• _Exercise text_:
BEGIN
# Upgrading and looking for lens advice.



## dpedro (Oct 9, 2012)

Ok, I currently own a T41 and the following lenses: 35 1.4 L / 85 1.8 / 100 2.8 L Macro / 70-200 f4L and I also own the 10-22 and 17-55 2.8 EF-S lenses. I am upgrading to the 5d Mark iii and I am thinking of getting the 24-70 v2 and the 16-35 L and selling my 2 EF-s lenses. I will still have a T4i as a second body but don't want lenses I can't use on both bodies. I am looking to start doing weddings, but currently shoot families and models with ease, my events are nice too but tougher to pull off with the rebel. Hence the upgrade to a FF with better ISO. Thoughts?


----------



## neuroanatomist (Oct 9, 2012)

Sounds like a good plan to me...


----------



## dpedro (Oct 9, 2012)

Would you keep the 35l if you had the 16-35l? I could use the 35 on the t4i as my portrait lens, but I fear I won't use t4i much after I get the FF LOL


----------



## neuroanatomist (Oct 9, 2012)

I would, yes. I have both, in fact. 35L as a nighttime walkaround lens, mostly.


----------



## elflord (Oct 9, 2012)

dpedro said:


> Ok, I currently own a T41 and the following lenses: 35 1.4 L / 85 1.8 / 100 2.8 L Macro / 70-200 f4L and I also own the 10-22 and 17-55 2.8 EF-S lenses. I am upgrading to the 5d Mark iii and I am thinking of getting the 24-70 v2 and the 16-35 L and selling my 2 EF-s lenses. I will still have a T4i as a second body but don't want lenses I can't use on both bodies. I am looking to start doing weddings, but currently shoot families and models with ease, my events are nice too but tougher to pull off with the rebel. Hence the upgrade to a FF with better ISO. Thoughts?
END
• _Data extract_:
BEGIN
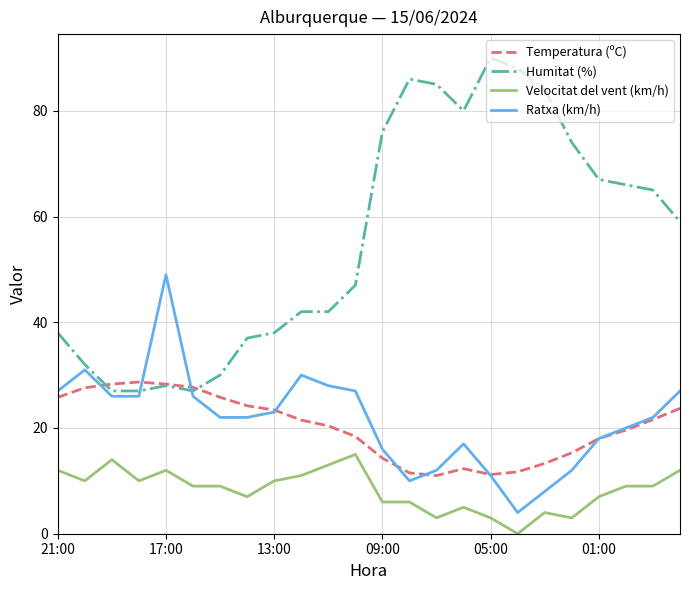

Which series has the widest spread of values?

Humitat (%)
END
• _Activity list_:
(1) In the lens-upgrade thread, what does neuroanatomist say the 35L is mostly used for?
(2) Reproduce a passage of the lens-upgrade thread, beginning at the words "Would you keep" and stopping after "walkaround lens, mostly.".

• _Solutions_:
(1) As a nighttime walkaround lens.

(2)
Would you keep the 35l if you had the 16-35l? I could use the 35 on the t4i as my portrait lens, but I fear I won't use t4i much after I get the FF LOL


----------



## neuroanatomist (Oct 9, 2012)

I would, yes. I have both, in fact. 35L as a nighttime walkaround lens, mostly.